WORK REQUIRED:
Check each line of the records below for the word "auch" and copy those where it appears.

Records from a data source
******

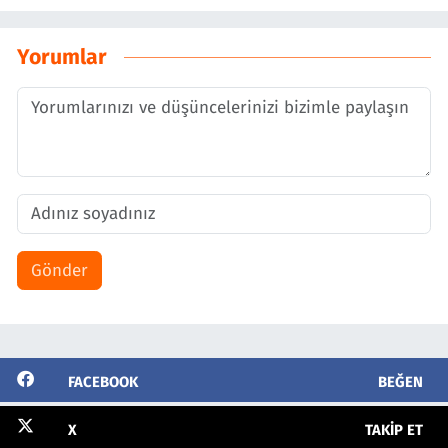
Yorumlar
Gönder
FACEBOOK
BEĞEN
X
TAKIP ET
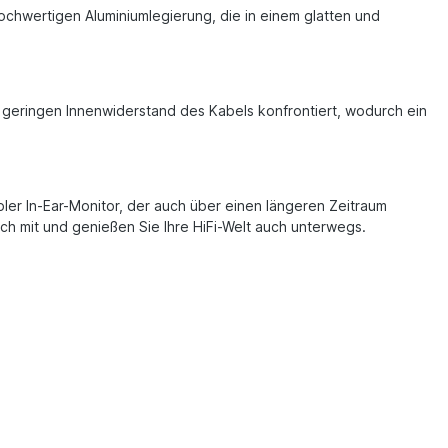
chwertigen Aluminiumlegierung, die in einem glatten und
m geringen Innenwiderstand des Kabels konfrontiert, wodurch ein
er In-Ear-Monitor, der auch über einen längeren Zeitraum
ch mit und genießen Sie Ihre HiFi-Welt auch unterwegs.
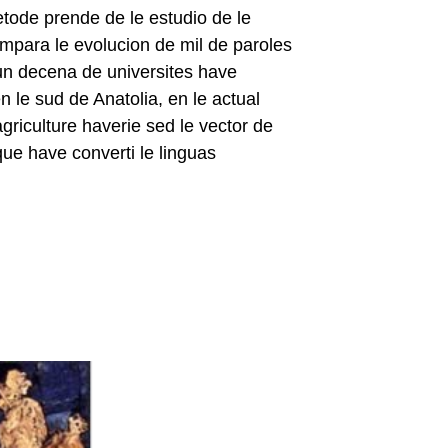
tode prende de le estudio de le
ompara le evolucion de mil de paroles
 un decena de universites have
 le sud de Anatolia, en le actual
agriculture haverie sed le vector de
ue have converti le linguas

******

SOLUTION TO THE PROBLEM:
er In-Ear-Monitor, der auch über einen längeren Zeitraum
ch mit und genießen Sie Ihre HiFi-Welt auch unterwegs.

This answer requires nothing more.